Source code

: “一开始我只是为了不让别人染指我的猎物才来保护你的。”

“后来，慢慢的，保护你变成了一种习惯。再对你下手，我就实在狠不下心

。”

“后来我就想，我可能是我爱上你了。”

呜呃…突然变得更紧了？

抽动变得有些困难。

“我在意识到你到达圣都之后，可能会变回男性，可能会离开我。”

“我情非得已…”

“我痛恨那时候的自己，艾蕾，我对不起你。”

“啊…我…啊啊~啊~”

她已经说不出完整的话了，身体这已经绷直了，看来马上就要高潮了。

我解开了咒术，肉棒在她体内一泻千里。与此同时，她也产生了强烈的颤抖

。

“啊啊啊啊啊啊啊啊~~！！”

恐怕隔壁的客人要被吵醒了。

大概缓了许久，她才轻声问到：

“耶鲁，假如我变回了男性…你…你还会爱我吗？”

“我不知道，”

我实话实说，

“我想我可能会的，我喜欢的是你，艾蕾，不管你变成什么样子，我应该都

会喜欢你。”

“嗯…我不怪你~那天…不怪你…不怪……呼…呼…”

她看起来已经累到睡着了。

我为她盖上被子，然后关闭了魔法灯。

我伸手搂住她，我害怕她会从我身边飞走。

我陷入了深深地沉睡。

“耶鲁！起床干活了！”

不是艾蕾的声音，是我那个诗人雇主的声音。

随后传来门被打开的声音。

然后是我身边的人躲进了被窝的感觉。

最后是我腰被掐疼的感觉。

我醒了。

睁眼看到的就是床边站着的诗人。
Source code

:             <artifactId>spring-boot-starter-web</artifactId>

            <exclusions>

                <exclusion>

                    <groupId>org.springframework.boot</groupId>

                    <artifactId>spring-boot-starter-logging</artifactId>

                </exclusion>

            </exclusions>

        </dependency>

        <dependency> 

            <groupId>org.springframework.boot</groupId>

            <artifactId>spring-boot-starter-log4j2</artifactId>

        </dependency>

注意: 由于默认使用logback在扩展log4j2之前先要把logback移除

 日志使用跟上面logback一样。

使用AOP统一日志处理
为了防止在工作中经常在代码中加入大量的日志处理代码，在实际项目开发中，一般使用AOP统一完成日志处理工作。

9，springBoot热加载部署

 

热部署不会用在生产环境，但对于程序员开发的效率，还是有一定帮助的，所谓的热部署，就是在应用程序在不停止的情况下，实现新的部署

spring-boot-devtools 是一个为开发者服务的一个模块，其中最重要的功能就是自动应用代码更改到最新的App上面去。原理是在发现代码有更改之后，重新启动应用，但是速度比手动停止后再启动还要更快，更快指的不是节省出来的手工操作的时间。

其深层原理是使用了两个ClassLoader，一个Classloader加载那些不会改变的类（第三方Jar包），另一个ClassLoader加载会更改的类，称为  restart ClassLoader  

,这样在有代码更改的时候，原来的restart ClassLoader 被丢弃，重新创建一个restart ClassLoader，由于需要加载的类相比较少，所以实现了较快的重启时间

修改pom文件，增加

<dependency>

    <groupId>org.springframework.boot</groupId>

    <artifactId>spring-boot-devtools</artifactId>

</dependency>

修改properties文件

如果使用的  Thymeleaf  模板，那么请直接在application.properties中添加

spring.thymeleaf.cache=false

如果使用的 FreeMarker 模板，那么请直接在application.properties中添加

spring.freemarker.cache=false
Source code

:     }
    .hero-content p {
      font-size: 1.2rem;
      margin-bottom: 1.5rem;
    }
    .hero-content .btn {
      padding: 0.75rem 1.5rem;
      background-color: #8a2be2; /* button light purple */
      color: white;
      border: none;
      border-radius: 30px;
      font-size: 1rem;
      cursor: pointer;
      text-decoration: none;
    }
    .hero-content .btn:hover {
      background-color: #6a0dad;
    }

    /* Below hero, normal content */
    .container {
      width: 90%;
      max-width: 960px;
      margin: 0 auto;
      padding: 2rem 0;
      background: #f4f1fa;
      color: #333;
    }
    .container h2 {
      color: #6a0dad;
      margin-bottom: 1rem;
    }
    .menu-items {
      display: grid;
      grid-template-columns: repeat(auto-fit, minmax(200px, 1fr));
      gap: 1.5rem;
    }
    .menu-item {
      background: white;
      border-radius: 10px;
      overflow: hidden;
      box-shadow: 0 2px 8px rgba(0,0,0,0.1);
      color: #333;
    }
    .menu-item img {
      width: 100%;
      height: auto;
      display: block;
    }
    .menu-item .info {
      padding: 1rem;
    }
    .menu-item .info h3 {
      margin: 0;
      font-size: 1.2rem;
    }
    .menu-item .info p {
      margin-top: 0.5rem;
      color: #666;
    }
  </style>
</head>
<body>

━━━━━━

_Exercise instructions_
Transcribe the entire listing above precisely.

_Result of this task_
Source code

: “一开始我只是为了不让别人染指我的猎物才来保护你的。”

“后来，慢慢的，保护你变成了一种习惯。再对你下手，我就实在狠不下心

。”

“后来我就想，我可能是我爱上你了。”

呜呃…突然变得更紧了？

抽动变得有些困难。

“我在意识到你到达圣都之后，可能会变回男性，可能会离开我。”

“我情非得已…”

“我痛恨那时候的自己，艾蕾，我对不起你。”

“啊…我…啊啊~啊~”

她已经说不出完整的话了，身体这已经绷直了，看来马上就要高潮了。

我解开了咒术，肉棒在她体内一泻千里。与此同时，她也产生了强烈的颤抖

。

“啊啊啊啊啊啊啊啊~~！！”

恐怕隔壁的客人要被吵醒了。

大概缓了许久，她才轻声问到：

“耶鲁，假如我变回了男性…你…你还会爱我吗？”

“我不知道，”

我实话实说，

“我想我可能会的，我喜欢的是你，艾蕾，不管你变成什么样子，我应该都

会喜欢你。”

“嗯…我不怪你~那天…不怪你…不怪……呼…呼…”

她看起来已经累到睡着了。

我为她盖上被子，然后关闭了魔法灯。

我伸手搂住她，我害怕她会从我身边飞走。

我陷入了深深地沉睡。

“耶鲁！起床干活了！”

不是艾蕾的声音，是我那个诗人雇主的声音。

随后传来门被打开的声音。

然后是我身边的人躲进了被窝的感觉。

最后是我腰被掐疼的感觉。

我醒了。

睁眼看到的就是床边站着的诗人。
Source code

:             <artifactId>spring-boot-starter-web</artifactId>

            <exclusions>

                <exclusion>

                    <groupId>org.springframework.boot</groupId>

                    <artifactId>spring-boot-starter-logging</artifactId>

                </exclusion>

            </exclusions>

        </dependency>

        <dependency> 

            <groupId>org.springframework.boot</groupId>

            <artifactId>spring-boot-starter-log4j2</artifactId>

        </dependency>

注意: 由于默认使用logback在扩展log4j2之前先要把logback移除

 日志使用跟上面logback一样。

使用AOP统一日志处理
为了防止在工作中经常在代码中加入大量的日志处理代码，在实际项目开发中，一般使用AOP统一完成日志处理工作。

9，springBoot热加载部署

 

热部署不会用在生产环境，但对于程序员开发的效率，还是有一定帮助的，所谓的热部署，就是在应用程序在不停止的情况下，实现新的部署

spring-boot-devtools 是一个为开发者服务的一个模块，其中最重要的功能就是自动应用代码更改到最新的App上面去。原理是在发现代码有更改之后，重新启动应用，但是速度比手动停止后再启动还要更快，更快指的不是节省出来的手工操作的时间。

其深层原理是使用了两个ClassLoader，一个Classloader加载那些不会改变的类（第三方Jar包），另一个ClassLoader加载会更改的类，称为  restart ClassLoader  

,这样在有代码更改的时候，原来的restart ClassLoader 被丢弃，重新创建一个restart ClassLoader，由于需要加载的类相比较少，所以实现了较快的重启时间

修改pom文件，增加

<dependency>

    <groupId>org.springframework.boot</groupId>

    <artifactId>spring-boot-devtools</artifactId>

</dependency>

修改properties文件

如果使用的  Thymeleaf  模板，那么请直接在application.properties中添加

spring.thymeleaf.cache=false

如果使用的 FreeMarker 模板，那么请直接在application.properties中添加

spring.freemarker.cache=false
Source code

:     }
    .hero-content p {
      font-size: 1.2rem;
      margin-bottom: 1.5rem;
    }
    .hero-content .btn {
      padding: 0.75rem 1.5rem;
      background-color: #8a2be2; /* button light purple */
      color: white;
      border: none;
      border-radius: 30px;
      font-size: 1rem;
      cursor: pointer;
      text-decoration: none;
    }
    .hero-content .btn:hover {
      background-color: #6a0dad;
    }

    /* Below hero, normal content */
    .container {
      width: 90%;
      max-width: 960px;
      margin: 0 auto;
      padding: 2rem 0;
      background: #f4f1fa;
      color: #333;
    }
    .container h2 {
      color: #6a0dad;
      margin-bottom: 1rem;
    }
    .menu-items {
      display: grid;
      grid-template-columns: repeat(auto-fit, minmax(200px, 1fr));
      gap: 1.5rem;
    }
    .menu-item {
      background: white;
      border-radius: 10px;
      overflow: hidden;
      box-shadow: 0 2px 8px rgba(0,0,0,0.1);
      color: #333;
    }
    .menu-item img {
      width: 100%;
      height: auto;
      display: block;
    }
    .menu-item .info {
      padding: 1rem;
    }
    .menu-item .info h3 {
      margin: 0;
      font-size: 1.2rem;
    }
    .menu-item .info p {
      margin-top: 0.5rem;
      color: #666;
    }
  </style>
</head>
<body>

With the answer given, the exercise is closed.